Wednesday, May 11, 2011

The Ellensburg sky for the week of 5/14/11

Saturday: Betelgeuse, the second brightest star in the constellation Orion, is one fist held upright and at arm’s length above due west at 9 p.m. It is on the short list of stars that could go supernova in the near future: near future meaning next million years. Most heavy elements such as radium and polonium are formed in supernova. Why not go celebrate the discovery of radium and polonium by watching living history re-enactress Carole Berg perform an evening with Madam Marie Curie. Berg, a chemistry professor at Bellevue College, performs all around the northwest as Marie Curie for audiences of all ages and all levels of science. This event is on the CWU campus in the Hertz Hall Auditorium starting at 7 p.m. Hertz Hall is H-8 in the campus map found online at 2011 is the 100th anniversary of Marie Curie being awarded her Nobel Prize in Chemistry for the discovery of radium and polonium. What else do you have to do tonight, put together a collage of newspaper clippings?

Sunday: Saturn is four fists above the south horizon at 10 p.m.

Monday: Give me an “M”. Give me a “3”. What does that spell? “M3.” “Big deal,” you say. It was a big deal to French comet hunter Charles Messier (pronounced messy a). M3 was the 3rd comet look-alike that Messier catalogued in the late 1700s.
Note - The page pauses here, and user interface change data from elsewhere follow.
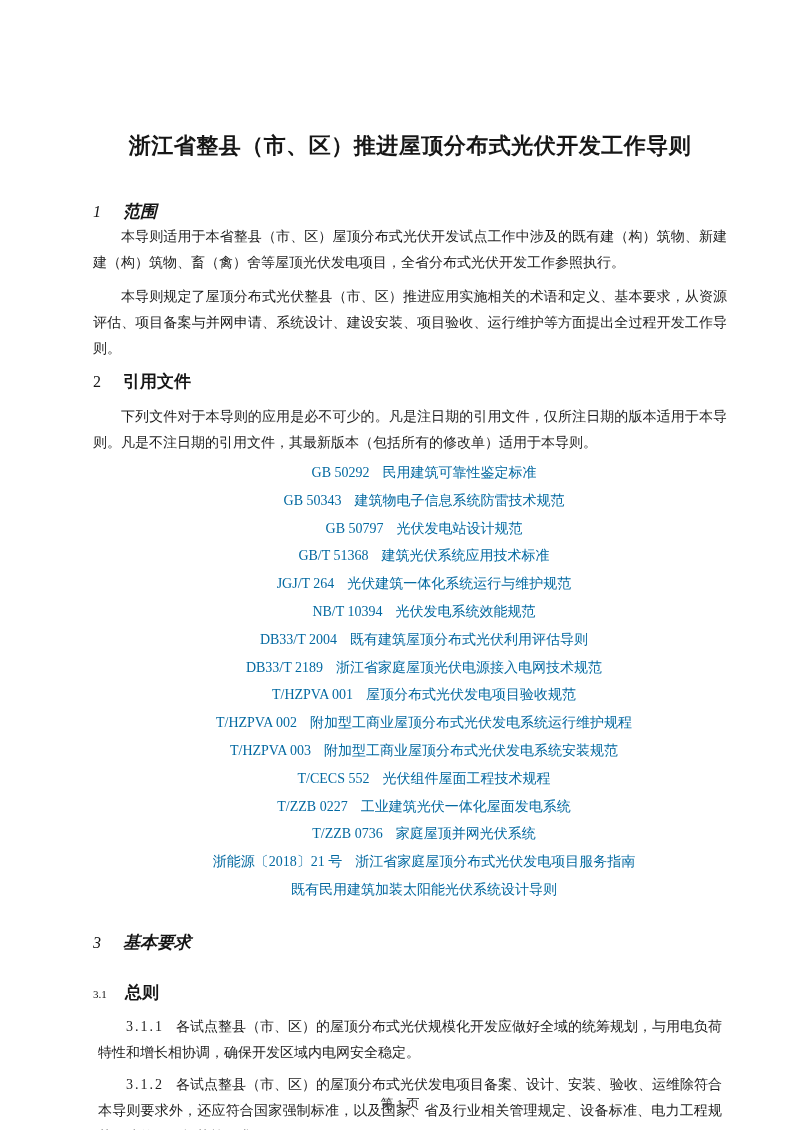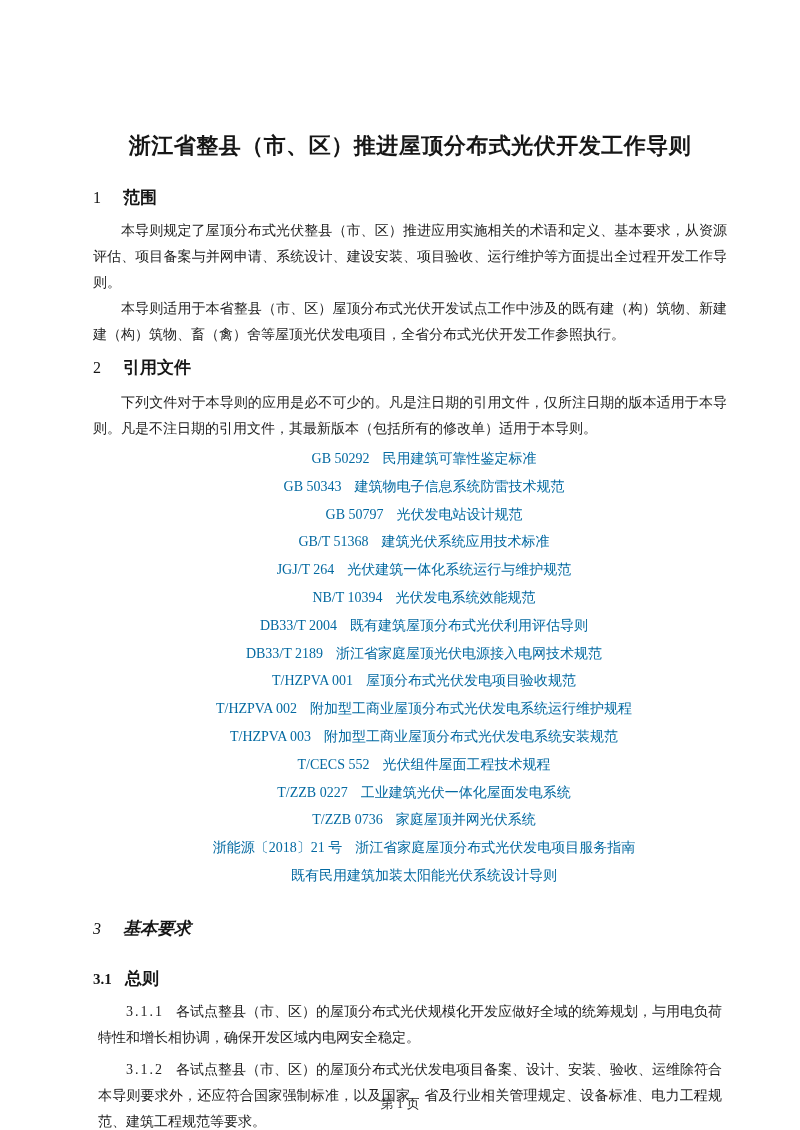--- a/index.html
+++ b/index.html
@@ -41,7 +41,7 @@
     font-family:"Liberation Sans","DejaVu Sans",sans-serif;
     font-weight:700;
   }
-  .h-sec1{margin-top:24px;}
+  .h-sec1{margin-top:38px;font-style:italic;}
   .h-sec2{margin-top:8px;}
   .h-sec3{margin-top:30px;font-style:italic;}
   .h-sub31{margin-top:26px;}

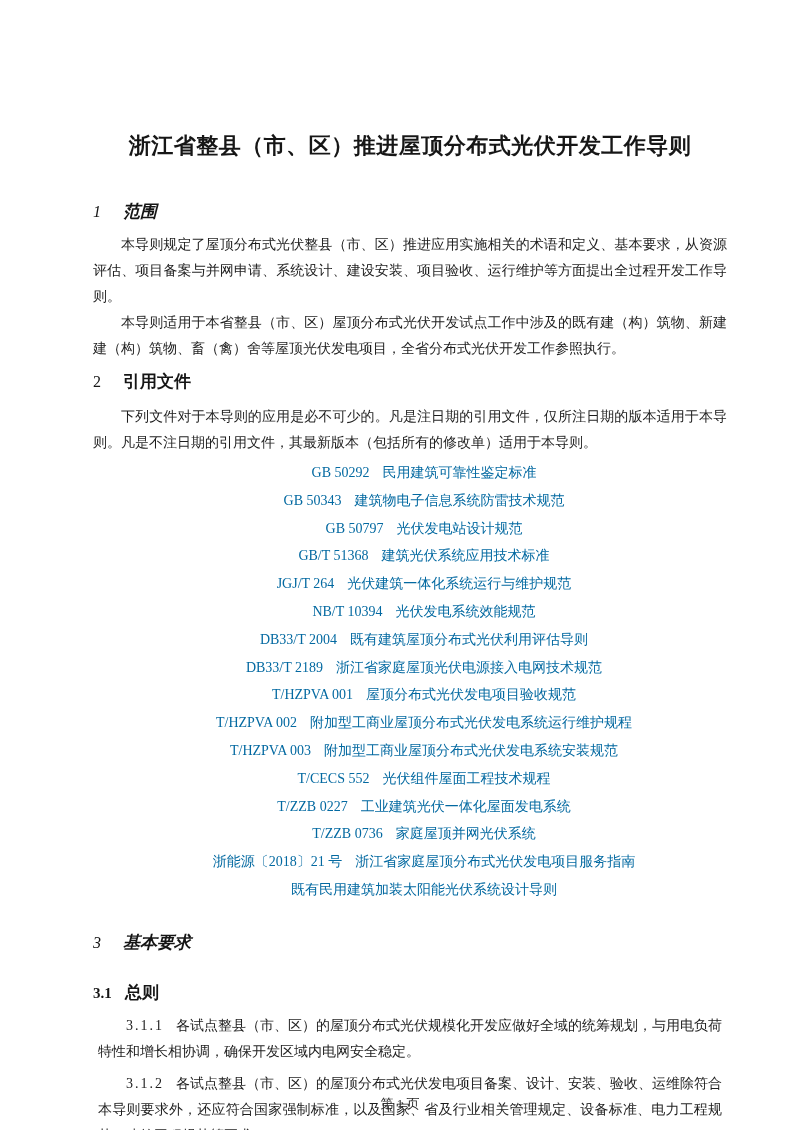--- a/index.html
+++ b/index.html
@@ -97,8 +97,8 @@
     <span class="h-num">1</span><span class="h-text">范围</span>
   </h2>
 
+  <p class="body-par">本导则适用于本省整县（市、区）屋顶分布式光伏开发试点工作中涉及的既有建（构）筑物、新建建（构）筑物、畜（禽）舍等屋顶光伏发电项目，全省分布式光伏开发工作参照执行。</p>
   <p class="body-par par-scope1">本导则规定了屋顶分布式光伏整县（市、区）推进应用实施相关的术语和定义、基本要求，从资源评估、项目备案与并网申请、系统设计、建设安装、项目验收、运行维护等方面提出全过程开发工作导则。</p>
-  <p class="body-par">本导则适用于本省整县（市、区）屋顶分布式光伏开发试点工作中涉及的既有建（构）筑物、新建建（构）筑物、畜（禽）舍等屋顶光伏发电项目，全省分布式光伏开发工作参照执行。</p>
 
   <h2 class="sec-heading h-sec2">
     <span class="h-num">2</span><span class="h-text">引用文件</span>

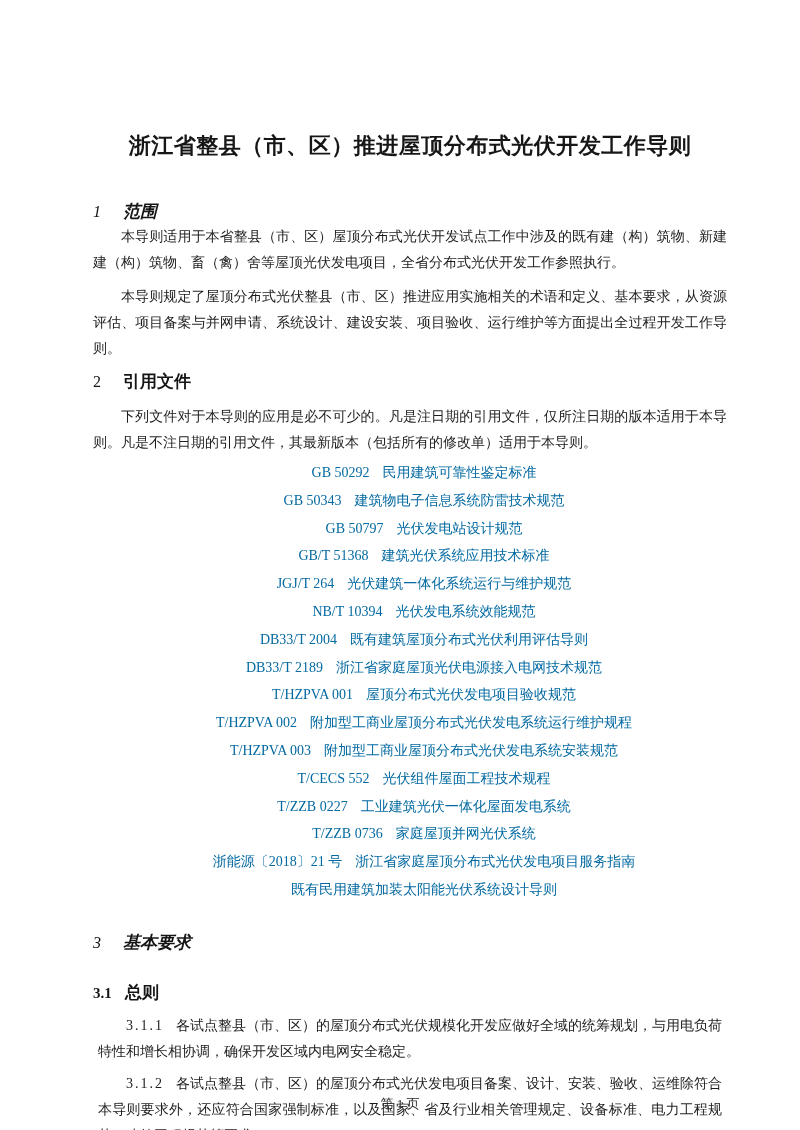--- a/index.html
+++ b/index.html
@@ -45,7 +45,7 @@
   .h-sec2{margin-top:8px;}
   .h-sec3{margin-top:30px;font-style:italic;}
   .h-sub31{margin-top:26px;}
-  .h-sub31 .h-num{min-width:32px;font-size:15px;font-weight:bold;}
+  .h-sub31 .h-num{min-width:32px;font-size:11px;}
   .body-par{
     margin:0;
     text-align:justify;

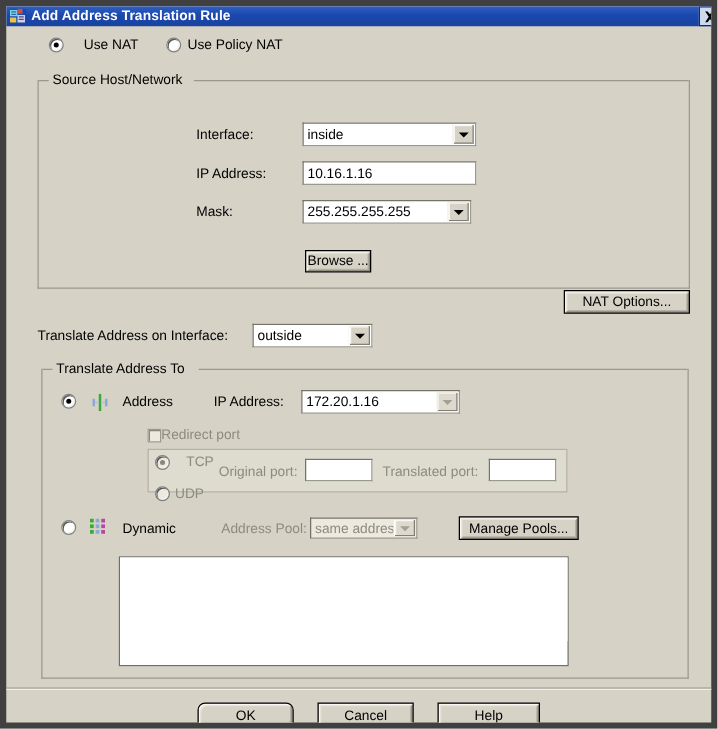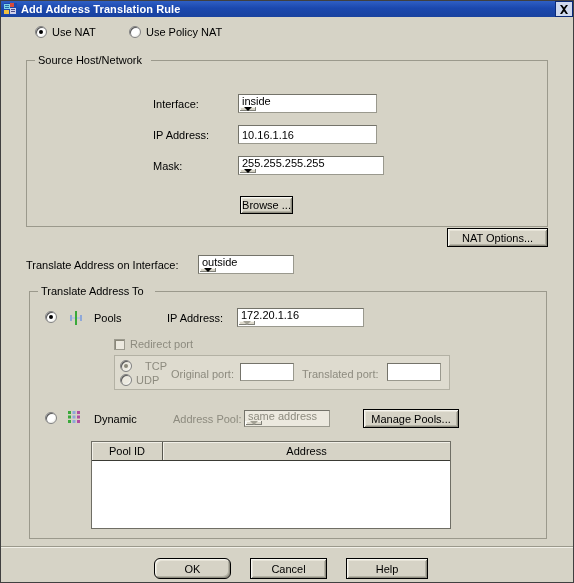--- a/index.html
+++ b/index.html
@@ -17,7 +17,7 @@
     width: 574px;
     height: 583px;
     background: #d6d3c6;
-    border: 1px solid #404040;
+    border: 5px solid #404040;
     box-sizing: border-box;
     overflow: hidden;
   }

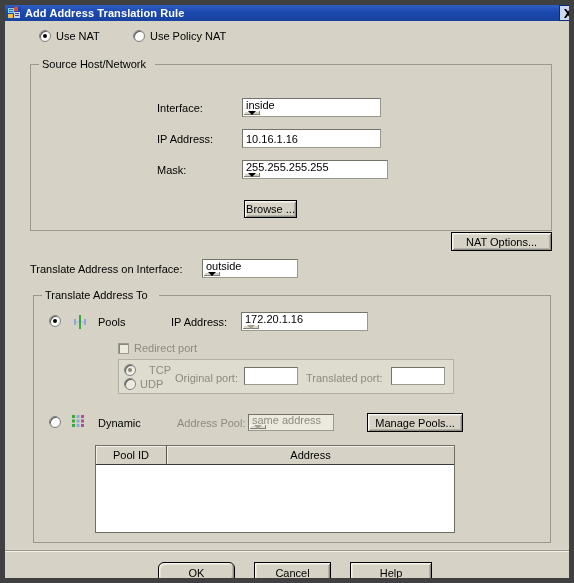--- a/index.html
+++ b/index.html
@@ -263,7 +263,7 @@
 
   <div class="row" style="left:34px; top:25px;">
     <span class="radio checked"></span>
-    <span class="lbl" style="margin-left:5px;">Use NAT</span>
+    <span class="lbl" style="margin-left:16px;">Use NAT</span>
   </div>
   <div class="row" style="left:128px; top:25px;">
     <span class="radio"></span>

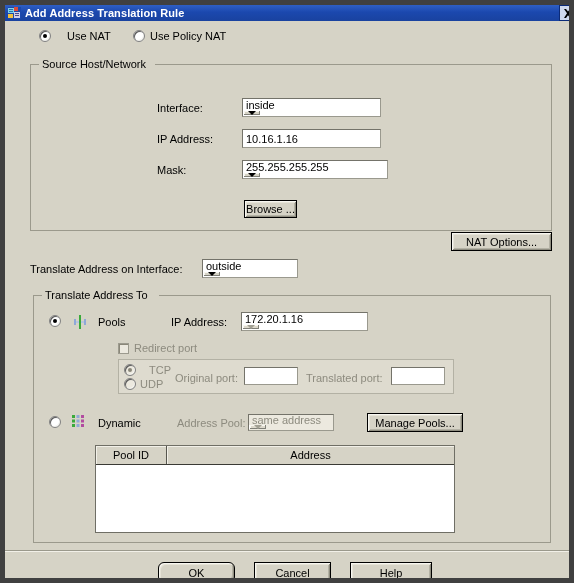--- a/index.html
+++ b/index.html
@@ -121,7 +121,6 @@
     display: flex;
     align-items: stretch;
     overflow: hidden;
-    flex-direction: column;
   }
   .combo .val {
     flex: 1 1 auto;

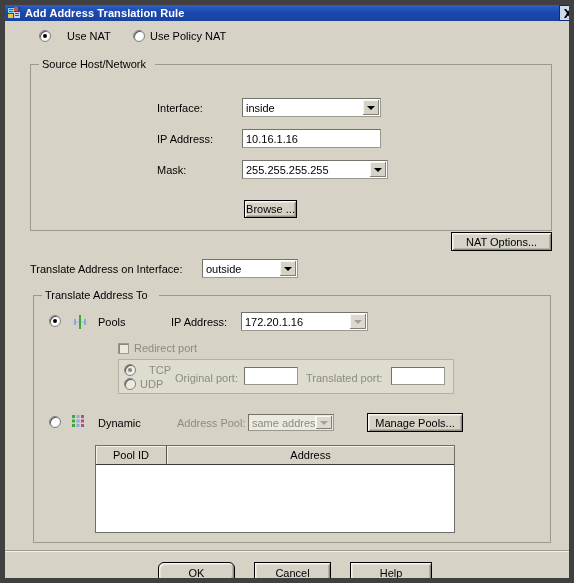--- a/index.html
+++ b/index.html
@@ -287,7 +287,7 @@
   <div class="textfield" style="position:absolute; left:237px; top:124px; width:139px;">10.16.1.16</div>
 
   <div class="lbl" style="position:absolute; left:152px; top:159px;">Mask:</div>
-  <div class="combo" style="position:absolute; left:237px; top:155px; width:146px;">
+  <div class="combo" style="position:absolute; left:237px; top:155px; width:135px;">
     <span class="val">255.255.255.255</span>
     <span class="arrowbox">
         <span class="arrow-dn"></span>

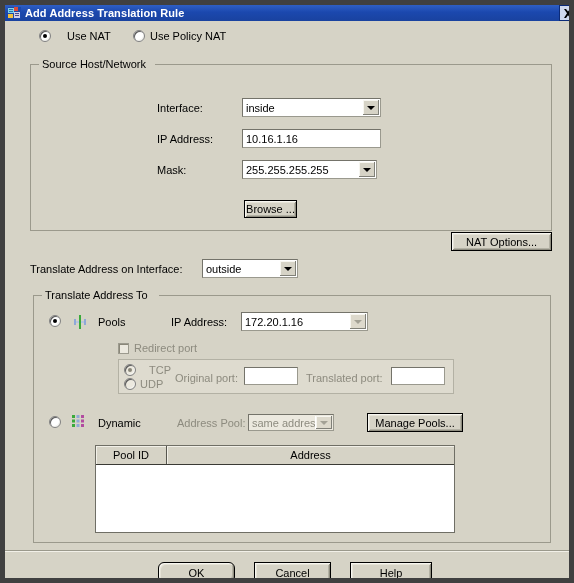--- a/index.html
+++ b/index.html
@@ -324,7 +324,7 @@
       <rect x="9" y="6" width="3" height="2" fill="#b9c6dd"></rect>
     </svg>
   </span>
-  <div class="lbl" style="position:absolute; left:93px; top:311px;">Pools</div>
+  <div class="lbl" style="position:absolute; left:93px; top:311px;">Address</div>
   <div class="lbl" style="position:absolute; left:166px; top:311px;">IP Address:</div>
   <div class="combo" style="position:absolute; left:236px; top:307px; width:127px;">
     <span class="val">172.20.1.16</span>

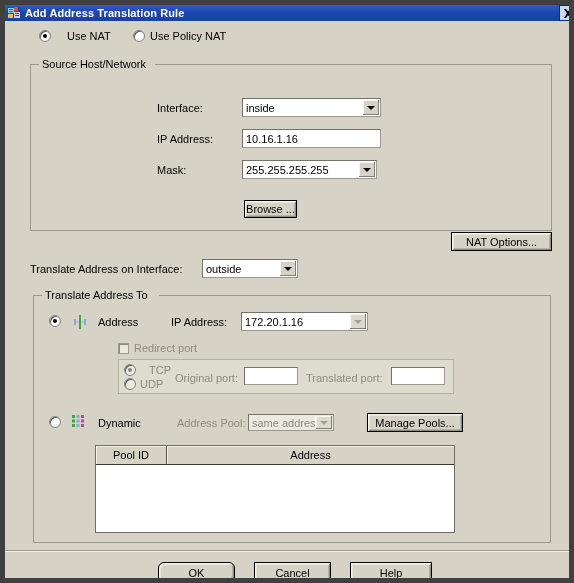--- a/index.html
+++ b/index.html
@@ -335,7 +335,7 @@
 
   <div class="row" style="left:113px; top:337px;">
     <span class="checkbox"></span>
-    <span class="lbl disabled" style="margin-left:5px;text-align:right;">Redirect port</span>
+    <span class="lbl disabled" style="margin-left:0;text-align:right;">Redirect port</span>
   </div>
 
   <div style="position:absolute; left:113px; top:354px; width:336px; height:35px;

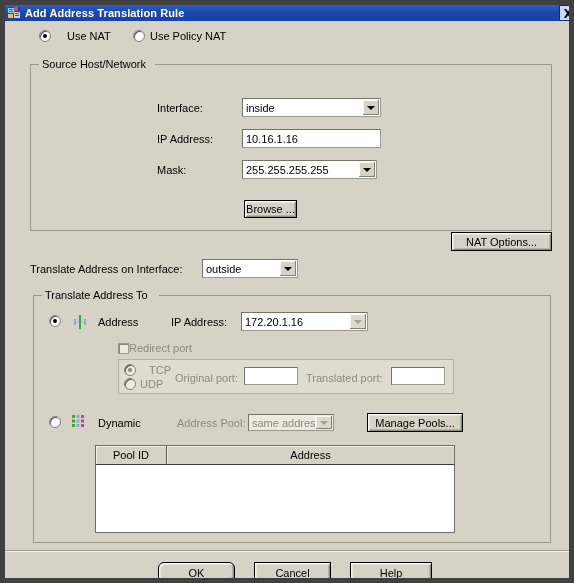--- a/index.html
+++ b/index.html
@@ -345,7 +345,7 @@
     <span class="radio disabled checked"></span>
     <span class="lbl disabled" style="margin-left:13px;">TCP</span>
   </div>
-  <div class="row" style="left:119px; top:373px;justify-content:center;">
+  <div class="row" style="left:119px; top:384px;justify-content:center;">
     <span class="radio disabled"></span>
     <span class="lbl disabled" style="margin-left:4px;">UDP</span>
   </div>

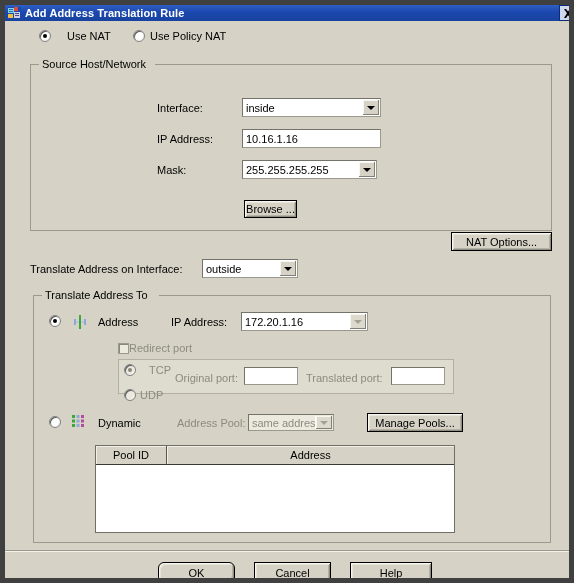--- a/index.html
+++ b/index.html
@@ -385,10 +385,6 @@
   <div class="btn" style="position:absolute; left:362px; top:408px; width:96px; height:19px;">Manage Pools...</div>
 
   <div class="tbl-wrap" style="left:90px; top:440px; width:360px; height:88px;">
-    <div class="tbl-head">
-      <div class="th" style="width:70px;">Pool ID</div>
-      <div class="th" style="flex:1 1 auto;">Address</div>
-    </div>
     <div class="tbl-body" style="height:67px;"></div>
   </div>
M3 is a globular cluster, a cluster of over 100,000 stars that is 32,000 light years away. It is too dim to be seen with the naked eye but is fairly easy find with binoculars. First find Arcturus five and a half fists above the southeast horizon at 10 p.m. (See Wednesday’s entry to learn how to find Arcturus.) Move your binoculars up a little so two stars of nearly identical brightness are in your field of view. When the top star is in the lower left part of your field of view, there should be a fuzzy patch near the center of your field of view. This is M3.

Tuesday: Tonight’s full moon is in the constellation Libra the scales. Since this is the time for “May flowers”, the May full moon is called the Full Flower Moon.

Wednesday: This is a good time of the year to find the Big Dipper. It is nearly straight overhead at 10 p.m. The cup is to the west and the handle is to the east. You can always use the Big Dipper to find some other bright stars. First, follow the curve, or arc, of the Big Dipper down three fists into the southern sky. This is the bright star, Arcturus, the second brightest nighttime star we can see in Ellensburg. Next, continue on a straight line, or spike, another three fists down toward the south horizon to the star Spica. Spica is the tenth brightest nighttime star we can see in Ellensburg. It is known as the Horn Mansion, one of 28 mansions, or constellations, in the Chinese sky. You now know how to use the Big Dipper handle to “arc” to Arcturus and “spike” to Spica.

Thursday: The bright star Antares is one fist above the southeast horizon at 11 p.m.

Friday: For the entire month of May, Mercury, Venus, Mars, and Jupiter can be found in the eastern morning sky just before sunrise. Tomorrow morning just before sunrise, the packing is so close that Mercury, Venus and Mars could hide behind your thumbnail held at arm’s length. Venus is about 40 times brighter than Mercury and 100 times brighter than Mars. For a movie of how the planets will dance around each other this month, go to

The positional information in this column about stars and planets is typically accurate for the entire week.